Her long-term goal is to use the security chaos experimentation to move to test-driven development.

“We want to partner with our security architecture team so that as we develop new standards, we’re writing our tests up front and as those new controls are built, we see our tests start to pass,” she said.

Verica CTO Aaron Rinehart built this open source tool to conduct security chaos engineering tests and determine whether his network defenses would operate as expected.
Image: Aaron Rinehart

Tools to use for chaos engineering experiments

Once a security team has decided to try this approach, the next step is to find a tool to use. Rinehart explained during the presentation how he developed the open source tool ChaoSlinger when he was the chief security architect at UnitedHealth Group. He built the tool to verify and validate cloud security measures.

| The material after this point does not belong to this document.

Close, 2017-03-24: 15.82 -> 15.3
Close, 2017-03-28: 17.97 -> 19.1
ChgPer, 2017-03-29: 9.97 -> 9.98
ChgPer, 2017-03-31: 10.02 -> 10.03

He used the tool to see what would happen with the injection of a misconfigured port change, a common issue in cloud operations. He learned four specific things about his network from this experiment:

  1. There was a drift issue between commercial and non-commercial environments
  2. A cloud native configuration management tool caught and blocked this kind of change every time
  3. A home-grown solution was alerting the security about these changes as expected
  4. A SOC analyst couldn’t determine what AWS account a particular alert was coming from

Rinehart said the solution to the fourth finding was simply adding metadata to the alert. Finding this information was simple but time-consuming.

“Had this actually been an outage or an incident, spending 30 minutes to an hour could have been very costly,” he said.

Dicken suggested looking at tools from attack emulation providers or other tools that Red Teams often use.

“You want to build in the idea of continuous validation as opposed to the one-and-done engagement,” she said.